The plan calls for small, medium and large scale miners to combine their resources under one corporate structure. Speaking to an audience that included miners and local business figures, Ali argued that Guyanese operators, regardless of size, stand a stronger chance of competing for major mining concessions if they pool their capital rather than operate separately. He suggested that a fragmented sector leaves individual miners poorly placed to compete with international firms that already have access to far greater financial backing.
Under the proposal, the consortium would not simply combine existing equipment and claims. Ali was explicit that the entity should be positioned to acquire advanced mining technology and carry out work to a standard that allows it to compete internationally. He described the ambition as building a Guyanese company capable of operating at the same technical level as the foreign firms it would be competing against, rather than a smaller domestic alternative content to operate at the margins of the industry.
The President tied the proposal to a wider economic goal of broadening financial participation among Guyanese citizens. He said the structure would allow smaller miners, who often lack the capital to invest in better equipment or bid for larger concessions, to gain access to opportunities that have traditionally been out of reach. By pooling resources through a shared corporate vehicle, smaller operators would in theory share in returns generated at a scale they could not achieve individually.
Ali also used the address to criticise the way some local actors have treated smaller miners, saying that exploitation within the domestic mining sector has been as much a problem as competition from abroad. He did not name specific companies or individuals, but said larger domestic operators have at times taken advantage of small scale miners who lack the bargaining power or financial resources to negotiate fair terms. The proposed consortium, he argued, would give smaller miners more leverage and a more direct stake in the value their work generates, rather than leaving them dependent on arrangements set by larger players.
The announcement came during the commissioning of a new Citizens Bank branch in Bartica, a town that sits at the centre of Guyana's mining industry and serves as a gateway to the interior gold and diamond fields. The setting was not incidental. Opening a banking branch in a mining hub fits with the government's broader argument that financial infrastructure and capital access are central to restructuring the sector. Ali used the occasion to connect the bank's presence in the town to the case for pooling local capital, suggesting that improved banking access in mining communities is a necessary companion to any plan that asks miners to consolidate their resources into a shared enterprise.

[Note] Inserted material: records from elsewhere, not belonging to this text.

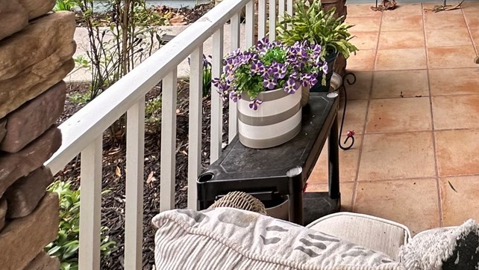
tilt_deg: +0.3
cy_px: -151
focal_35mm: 38
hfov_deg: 46.3
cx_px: 452
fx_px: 483
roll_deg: -0.9
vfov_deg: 23.7
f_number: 2.2
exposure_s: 1/99
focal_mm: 2.22
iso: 64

No timeline or further detail has yet been given on how such a consortium might be formed, who would lead it or how shares and returns would be allocated among participants of different sizes. The proposal remains, for now, a statement of government intent rather than a formal policy or legislative plan. It nonetheless signals a shift in how the administration is framing the future of Guyana's mining sector, moving from individual licensing and foreign investment toward a model built around domestic ownership and collective capital.